Why Simulation Matters

Simulation provides a safe space where learners can make mistakes, reflect, and try again—without putting patients at risk. Elendu and colleagues’ 2024 review (1) highlights several key benefits: learners gain clinical competence more quickly, retain knowledge longer, and demonstrate improved patient safety outcomes. Equally important, simulation supports deliberate practice, structured feedback, and team-based scenarios that mirror the realities of modern healthcare. In an era where patient safety is paramount and medical knowledge is expanding faster than ever, the controlled environment of simulation offers a vital buffer between the classroom and the clinic. 

Emerging Technologies Driving Change

The next wave of simulation training will be shaped by technology. In an article posted by Education Management Solutions (2), artificial intelligence (AI) is poised to revolutionize how scenarios are created and adapted. Instead of static, one-size-fits-all cases, AI can generate patient interactions tailored to a learner’s level, performance, and even biases. Imagine a resident who consistently misses subtle diagnostic cues being repeatedly exposed to cases that hone that specific skill. Adaptive learning, powered by AI, promises to accelerate mastery and personalize education in ways we’ve only begun to imagine.

Another major trend is the improvement in simulation technology such as high-fidelity mannequins (Sim Man and Harvey), virtual endoscopy and ultrasound simulators, and surgical simulators. Virtual Reality and Augmented Reality have moved from gaming into the world of education. (3) VR headsets are smaller, more affordable, and more accessible. For medical schools committed to widening access to education and reducing disparities, portability is a game-changer.
These tools allow learners to step into highly realistic, immersive scenarios. VR can recreate the chaos of a mass casualty event or the precision of an operating room, while AR overlays digital information onto the real world—imagine seeing a patient with anatomy labeled in real time. The potential for engagement and realism is enormous. Still, VR/AR must avoid becoming flashy gimmicks. Their power lies in creating experiences that are both immersive and educationally sound, rooted in clear learning objectives.

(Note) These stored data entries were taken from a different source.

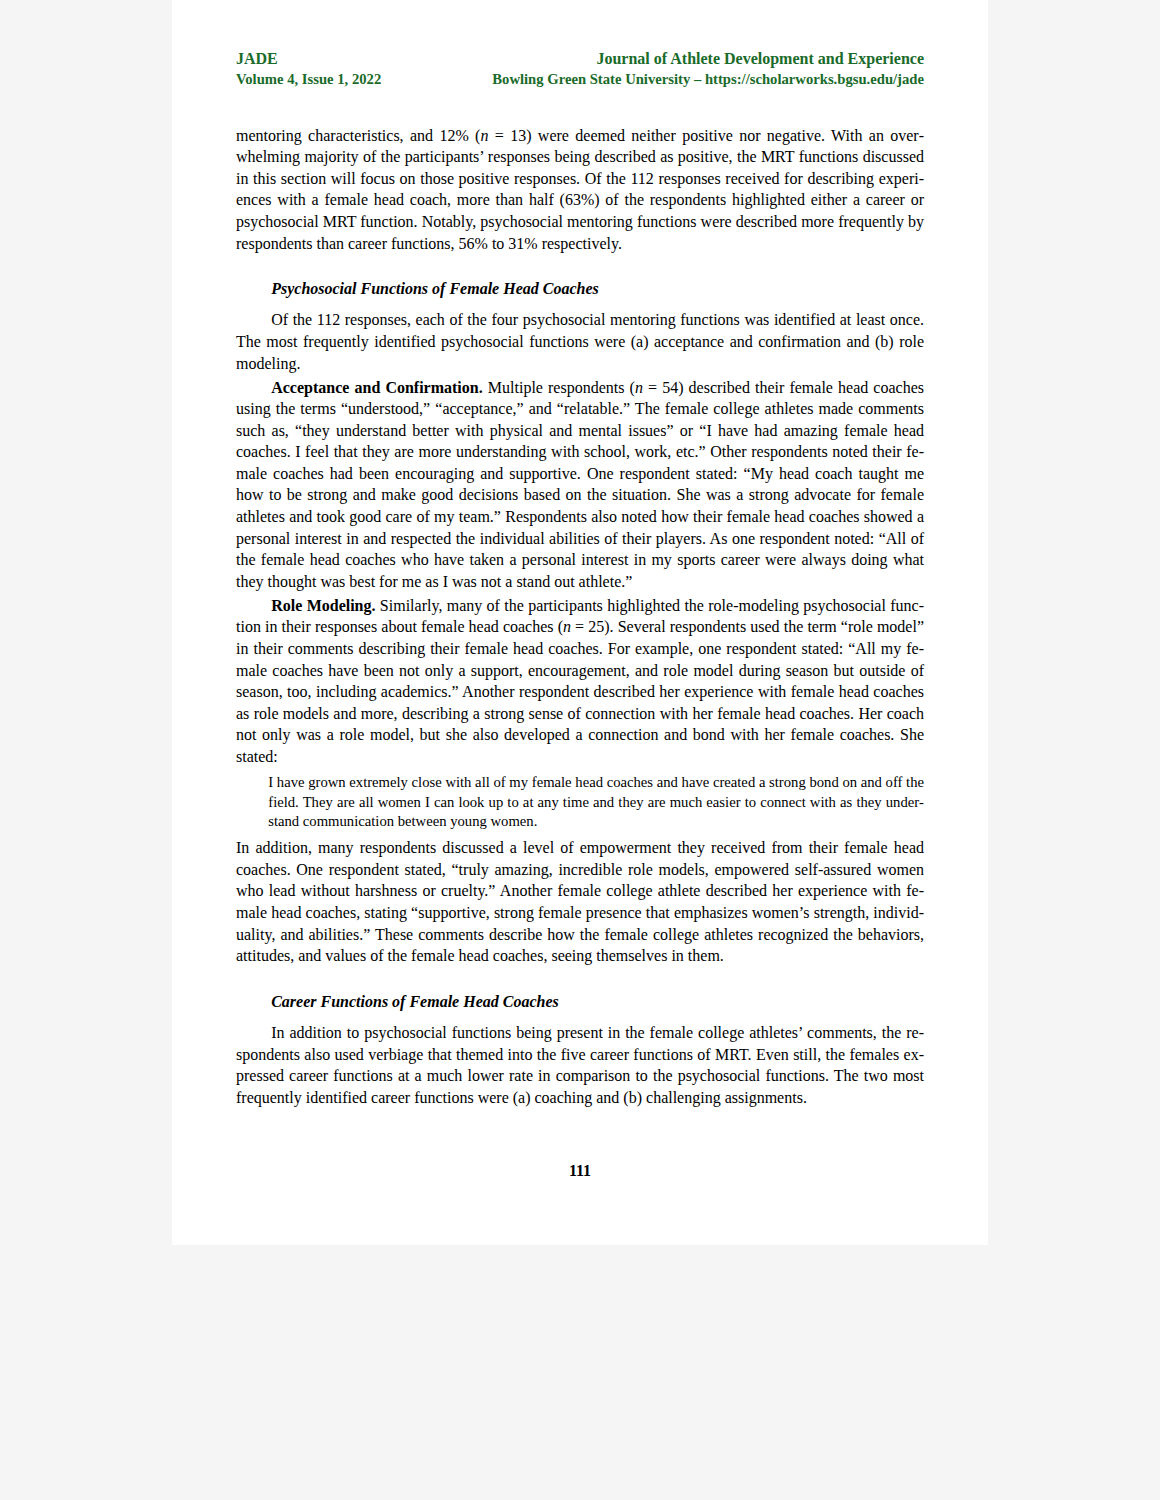JADE
Journal of Athlete Development and Experience
Volume 4, Issue 1, 2022
Bowling Green State University – https://scholarworks.bgsu.edu/jade
mentoring characteristics, and 12% (n = 13) were deemed neither positive nor negative. With an overwhelming majority of the participants’ responses being described as positive, the MRT functions discussed in this section will focus on those positive responses. Of the 112 responses received for describing experiences with a female head coach, more than half (63%) of the respondents highlighted either a career or psychosocial MRT function. Notably, psychosocial mentoring functions were described more frequently by respondents than career functions, 56% to 31% respectively.
Psychosocial Functions of Female Head Coaches
Of the 112 responses, each of the four psychosocial mentoring functions was identified at least once. The most frequently identified psychosocial functions were (a) acceptance and confirmation and (b) role modeling.
Acceptance and Confirmation. Multiple respondents (n = 54) described their female head coaches using the terms “understood,” “acceptance,” and “relatable.” The female college athletes made comments such as, “they understand better with physical and mental issues” or “I have had amazing female head coaches. I feel that they are more understanding with school, work, etc.” Other respondents noted their female coaches had been encouraging and supportive. One respondent stated: “My head coach taught me how to be strong and make good decisions based on the situation. She was a strong advocate for female athletes and took good care of my team.” Respondents also noted how their female head coaches showed a personal interest in and respected the individual abilities of their players. As one respondent noted: “All of the female head coaches who have taken a personal interest in my sports career were always doing what they thought was best for me as I was not a stand out athlete.”
Role Modeling. Similarly, many of the participants highlighted the role-modeling psychosocial function in their responses about female head coaches (n = 25). Several respondents used the term “role model” in their comments describing their female head coaches. For example, one respondent stated: “All my female coaches have been not only a support, encouragement, and role model during season but outside of season, too, including academics.” Another respondent described her experience with female head coaches as role models and more, describing a strong sense of connection with her female head coaches. Her coach not only was a role model, but she also developed a connection and bond with her female coaches. She stated:
I have grown extremely close with all of my female head coaches and have created a strong bond on and off the field. They are all women I can look up to at any time and they are much easier to connect with as they understand communication between young women.
In addition, many respondents discussed a level of empowerment they received from their female head coaches. One respondent stated, “truly amazing, incredible role models, empowered self-assured women who lead without harshness or cruelty.” Another female college athlete described her experience with female head coaches, stating “supportive, strong female presence that emphasizes women’s strength, individuality, and abilities.” These comments describe how the female college athletes recognized the behaviors, attitudes, and values of the female head coaches, seeing themselves in them.
Career Functions of Female Head Coaches
In addition to psychosocial functions being present in the female college athletes’ comments, the respondents also used verbiage that themed into the five career functions of MRT. Even still, the females expressed career functions at a much lower rate in comparison to the psychosocial functions. The two most frequently identified career functions were (a) coaching and (b) challenging assignments.
111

Feeling is Believing: the Role of Haptics 

Simulation has long been strong in visual and auditory fidelity, but haptics—the sense of touch—has lagged behind. That is changing. New advances in haptic feedback allow learners to “feel” the resistance of tissue during a procedure, the snap of a joint during reduction, or the subtle give of a vessel wall during cannulation. For skill-based specialties like surgery, obstetrics, and emergency medicine, this tactile realism can shorten the learning curve and increase confidence before performing procedures on patients. A recent systematic review in the Journal of Surgical Education (4) identified the challenge with surgical simulation. Feedback from the surgical instrument which is typical for minimally invasive techniques such as laparoscopy is easier to simulate than the feel of soft tissues in the body. The review identified nine studies of haptics but there is much inconsistency in the evidence.

Competency Tracking

Perhaps one of the most exciting—and potentially controversial—advances is the integration of data analytics into simulation. Systems are emerging that can measure everything from the angle of a needle insertion to the response time in a code scenario. These metrics can provide real-time feedback and generate longitudinal reports of a learner’s progress. For competency-based medical education (CBME), which emphasizes outcomes over time served, such analytics could provide the objective measures we have long struggled to capture. Of course, this raises important questions about how such data are used in assessment, promotion, and even remediation. Transparency and fairness will be critical if analytics are to fulfill their promise without creating new inequities.

Challenges Ahead  

Despite its promise, simulation faces hurdles. Costs are significant—high-fidelity mannequins, VR systems, and haptic devices are expensive, and simulation centers require space, staff, and upkeep. Faculty development is another challenge: effective simulation requires skilled facilitators who can guide debriefings, not just operate the technology. Finally, while simulation improves competence, translating those skills into clinical performance is not automatic. More research, like that synthesized by Elendu et al., is needed to understand how best to integrate simulation into curricula to maximize transfer to patient care. 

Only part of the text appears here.